De passage à Trois-Rivières, mercredi, M. Scheer a repris cette attaque, après avoir souligné que M. Trudeau est devenu le premier chef de gouvernement canadien à avoir violé la loi sur les conflits d’intérêts à deux reprises. Il avait déjà été épinglé pour un séjour sur l'île de l'Aga Khan avant d’être à nouveau pris en défaut dans le dossier de SNC-Lavalin.
Il est maintenant plus clair que jamais que Justin Trudeau croit qu’il y a un ensemble de lois pour lui et ses puissants amis et un ensemble de lois pour tous les autres Canadiens qui travaillent fort comme vous
, a-t-il notamment lancé.
Je vais toujours défendre les emplois
, réitère Trudeau
Après avoir enquêté, le commissaire à l'éthique Mario Dion a conclu, dans un rapport publié le mois dernier, que M. Trudeau a contrevenu à la Loi sur l'éthique dans l'affaire SNC-Lavalin en exerçant des pressions indues sur l'ex-ministre de la Justice Jody Wilson-Raybould.

━━━━

▶ **Énoncé du problème**: Prolongez l'article sur l'affaire SNC-Lavalin à partir de sa dernière phrase. Les données n'ont aucun rapport avec l'article sur l'affaire SNC-Lavalin.

━━━━

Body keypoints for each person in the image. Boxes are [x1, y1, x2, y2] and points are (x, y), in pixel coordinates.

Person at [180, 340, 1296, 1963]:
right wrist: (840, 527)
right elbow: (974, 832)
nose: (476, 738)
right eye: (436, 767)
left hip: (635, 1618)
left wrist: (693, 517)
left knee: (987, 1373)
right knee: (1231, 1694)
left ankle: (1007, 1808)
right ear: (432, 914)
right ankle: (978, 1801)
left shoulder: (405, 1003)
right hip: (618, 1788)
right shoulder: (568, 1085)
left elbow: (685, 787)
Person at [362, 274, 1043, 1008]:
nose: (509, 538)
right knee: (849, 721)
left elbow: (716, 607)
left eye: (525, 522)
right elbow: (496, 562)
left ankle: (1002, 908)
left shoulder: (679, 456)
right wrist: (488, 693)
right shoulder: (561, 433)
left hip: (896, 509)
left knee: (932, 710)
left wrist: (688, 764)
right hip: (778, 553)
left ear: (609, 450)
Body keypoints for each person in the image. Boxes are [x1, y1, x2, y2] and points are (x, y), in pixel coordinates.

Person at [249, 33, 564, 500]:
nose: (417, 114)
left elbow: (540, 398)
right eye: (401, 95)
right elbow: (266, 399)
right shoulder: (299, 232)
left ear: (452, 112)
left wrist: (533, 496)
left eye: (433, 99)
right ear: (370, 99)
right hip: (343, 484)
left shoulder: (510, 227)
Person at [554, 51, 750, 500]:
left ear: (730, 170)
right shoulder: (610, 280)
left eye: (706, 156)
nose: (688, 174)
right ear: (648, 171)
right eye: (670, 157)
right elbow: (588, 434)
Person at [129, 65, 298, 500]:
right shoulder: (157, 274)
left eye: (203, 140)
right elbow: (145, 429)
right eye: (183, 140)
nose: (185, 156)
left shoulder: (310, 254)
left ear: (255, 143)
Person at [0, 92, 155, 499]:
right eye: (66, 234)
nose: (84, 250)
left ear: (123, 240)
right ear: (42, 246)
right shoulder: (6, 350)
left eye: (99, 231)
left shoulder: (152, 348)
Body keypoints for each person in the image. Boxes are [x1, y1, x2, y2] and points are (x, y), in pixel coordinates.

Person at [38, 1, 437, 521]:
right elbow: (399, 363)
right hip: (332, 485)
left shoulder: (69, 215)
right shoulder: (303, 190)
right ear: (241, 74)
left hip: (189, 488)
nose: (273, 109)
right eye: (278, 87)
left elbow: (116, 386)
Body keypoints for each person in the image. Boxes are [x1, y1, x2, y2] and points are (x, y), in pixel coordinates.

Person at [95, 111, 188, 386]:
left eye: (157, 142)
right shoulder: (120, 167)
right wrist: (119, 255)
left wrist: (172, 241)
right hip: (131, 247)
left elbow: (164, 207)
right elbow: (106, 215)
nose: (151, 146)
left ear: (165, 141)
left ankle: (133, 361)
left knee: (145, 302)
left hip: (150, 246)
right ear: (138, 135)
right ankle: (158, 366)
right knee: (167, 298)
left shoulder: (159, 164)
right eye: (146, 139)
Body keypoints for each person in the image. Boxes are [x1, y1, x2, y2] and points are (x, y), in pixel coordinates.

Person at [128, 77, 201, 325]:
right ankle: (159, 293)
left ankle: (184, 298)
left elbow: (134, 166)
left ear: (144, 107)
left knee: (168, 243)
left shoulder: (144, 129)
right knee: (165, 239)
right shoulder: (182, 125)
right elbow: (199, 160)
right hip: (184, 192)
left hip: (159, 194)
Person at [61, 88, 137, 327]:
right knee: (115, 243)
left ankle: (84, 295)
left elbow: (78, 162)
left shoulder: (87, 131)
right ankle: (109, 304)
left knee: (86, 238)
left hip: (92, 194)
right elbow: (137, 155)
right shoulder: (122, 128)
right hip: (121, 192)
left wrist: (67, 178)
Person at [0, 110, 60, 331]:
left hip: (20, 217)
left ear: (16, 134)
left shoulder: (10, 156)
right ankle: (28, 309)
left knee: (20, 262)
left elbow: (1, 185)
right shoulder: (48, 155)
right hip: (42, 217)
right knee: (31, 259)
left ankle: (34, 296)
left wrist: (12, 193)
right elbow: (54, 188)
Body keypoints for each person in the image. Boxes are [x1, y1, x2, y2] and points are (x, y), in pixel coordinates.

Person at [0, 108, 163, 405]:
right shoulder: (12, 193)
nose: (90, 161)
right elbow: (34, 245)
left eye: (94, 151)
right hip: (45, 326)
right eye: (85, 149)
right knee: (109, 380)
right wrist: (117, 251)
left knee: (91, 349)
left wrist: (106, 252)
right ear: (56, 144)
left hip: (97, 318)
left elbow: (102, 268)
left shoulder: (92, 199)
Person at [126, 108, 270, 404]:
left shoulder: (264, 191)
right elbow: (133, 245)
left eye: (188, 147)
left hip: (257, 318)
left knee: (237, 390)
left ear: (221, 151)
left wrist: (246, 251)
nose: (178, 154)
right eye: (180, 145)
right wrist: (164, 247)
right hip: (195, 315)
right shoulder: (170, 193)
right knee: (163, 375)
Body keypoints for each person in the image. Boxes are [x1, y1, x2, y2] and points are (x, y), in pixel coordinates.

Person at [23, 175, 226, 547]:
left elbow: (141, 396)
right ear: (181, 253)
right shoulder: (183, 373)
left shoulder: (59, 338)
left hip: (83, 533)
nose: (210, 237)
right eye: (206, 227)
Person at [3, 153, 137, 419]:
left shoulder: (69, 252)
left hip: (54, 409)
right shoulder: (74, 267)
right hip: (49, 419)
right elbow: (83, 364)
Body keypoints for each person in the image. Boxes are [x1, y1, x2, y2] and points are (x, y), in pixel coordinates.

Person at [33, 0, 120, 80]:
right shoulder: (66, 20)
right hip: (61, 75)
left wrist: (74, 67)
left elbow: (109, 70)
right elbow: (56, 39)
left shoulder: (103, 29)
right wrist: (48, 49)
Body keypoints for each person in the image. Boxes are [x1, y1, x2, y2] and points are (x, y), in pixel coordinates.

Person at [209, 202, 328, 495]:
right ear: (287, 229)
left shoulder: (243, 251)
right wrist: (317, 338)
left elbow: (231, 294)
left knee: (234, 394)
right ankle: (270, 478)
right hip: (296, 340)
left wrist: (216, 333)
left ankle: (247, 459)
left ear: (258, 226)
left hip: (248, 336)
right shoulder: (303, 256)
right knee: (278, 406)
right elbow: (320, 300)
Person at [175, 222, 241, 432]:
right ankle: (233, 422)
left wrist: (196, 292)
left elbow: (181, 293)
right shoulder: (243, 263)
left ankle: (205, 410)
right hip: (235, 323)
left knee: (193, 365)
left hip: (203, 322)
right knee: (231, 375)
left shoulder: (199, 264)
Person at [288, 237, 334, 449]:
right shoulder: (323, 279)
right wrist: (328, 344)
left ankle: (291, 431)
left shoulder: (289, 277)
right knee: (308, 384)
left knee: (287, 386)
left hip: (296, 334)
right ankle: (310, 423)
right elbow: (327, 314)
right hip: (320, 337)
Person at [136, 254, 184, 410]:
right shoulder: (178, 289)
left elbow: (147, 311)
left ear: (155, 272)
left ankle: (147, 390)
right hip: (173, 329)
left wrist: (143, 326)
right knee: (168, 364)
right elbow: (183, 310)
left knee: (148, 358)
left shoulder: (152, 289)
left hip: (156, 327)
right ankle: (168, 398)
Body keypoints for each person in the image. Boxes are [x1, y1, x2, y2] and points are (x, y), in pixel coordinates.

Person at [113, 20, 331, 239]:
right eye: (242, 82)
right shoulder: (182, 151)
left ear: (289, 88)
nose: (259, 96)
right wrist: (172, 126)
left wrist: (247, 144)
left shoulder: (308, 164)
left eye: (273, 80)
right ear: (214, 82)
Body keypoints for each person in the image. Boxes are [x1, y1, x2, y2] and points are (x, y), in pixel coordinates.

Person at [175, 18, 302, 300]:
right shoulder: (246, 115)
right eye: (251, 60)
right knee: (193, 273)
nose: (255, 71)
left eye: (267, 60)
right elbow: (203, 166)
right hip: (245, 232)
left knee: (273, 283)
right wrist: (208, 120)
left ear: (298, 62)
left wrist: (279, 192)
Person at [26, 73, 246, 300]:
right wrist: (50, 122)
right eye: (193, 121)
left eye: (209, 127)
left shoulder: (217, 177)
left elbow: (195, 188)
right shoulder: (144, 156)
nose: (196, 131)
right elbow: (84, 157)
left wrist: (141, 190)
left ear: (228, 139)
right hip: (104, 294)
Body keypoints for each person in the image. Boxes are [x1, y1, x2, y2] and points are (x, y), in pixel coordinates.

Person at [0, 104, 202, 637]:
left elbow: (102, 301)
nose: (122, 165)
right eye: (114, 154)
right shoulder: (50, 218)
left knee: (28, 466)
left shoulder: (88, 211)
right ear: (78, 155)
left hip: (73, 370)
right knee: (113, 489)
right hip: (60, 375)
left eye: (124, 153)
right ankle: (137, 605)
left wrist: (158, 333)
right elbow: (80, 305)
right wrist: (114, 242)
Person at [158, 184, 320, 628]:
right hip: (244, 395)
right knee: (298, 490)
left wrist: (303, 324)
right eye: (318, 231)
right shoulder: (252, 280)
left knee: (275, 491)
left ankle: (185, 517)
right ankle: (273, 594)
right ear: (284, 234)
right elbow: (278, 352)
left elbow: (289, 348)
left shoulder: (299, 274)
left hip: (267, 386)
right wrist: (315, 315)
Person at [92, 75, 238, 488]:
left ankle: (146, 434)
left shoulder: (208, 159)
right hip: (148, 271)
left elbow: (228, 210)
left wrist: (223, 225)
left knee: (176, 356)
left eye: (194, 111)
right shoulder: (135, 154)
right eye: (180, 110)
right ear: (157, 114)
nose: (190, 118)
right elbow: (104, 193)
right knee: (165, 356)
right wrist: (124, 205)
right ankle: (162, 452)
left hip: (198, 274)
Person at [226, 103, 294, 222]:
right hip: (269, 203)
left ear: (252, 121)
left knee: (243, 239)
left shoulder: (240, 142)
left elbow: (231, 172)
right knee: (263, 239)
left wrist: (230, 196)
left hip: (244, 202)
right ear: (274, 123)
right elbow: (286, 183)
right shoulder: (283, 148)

━━━━

▶ **Corrigé de l'exercice**:
M. Trudeau s'est prévalu de sa position d'autorité sur Mme Wilson-Raybould pour tenter d'influencer sa décision concernant l'infirmation de la décision de la directrice des poursuites pénales, laquelle avait conclu qu'elle n'inviterait pas SNC-Lavalin à entamer des négociations en vue de conclure un accord de réparation
, a-t-il écrit.
Mario Dion a aussi reproché au gouvernement de lui avoir mis des bâtons dans les roues au cours de son enquête. Il a indiqué que neuf témoins l'ont approché pour lui faire part d'informations pertinentes concernant ce dossier, mais n'ont pas pu le faire, n'y étant pas légalement autorisés.
Comme il l'avait fait après la publication de ce rapport, M. Trudeau a défendu mercredi sa décision d’intervenir auprès de l’ex-ministre Wilson-Raybould.
Je vais toujours défendre les emplois des gens. J'ai été sans équivoque à ce sujet depuis le début, et c'est ce que je vais continuer de faire
, a-t-il dit en réponse à une journaliste qui lui demandait quelles erreurs il avait commises dans ce dossier.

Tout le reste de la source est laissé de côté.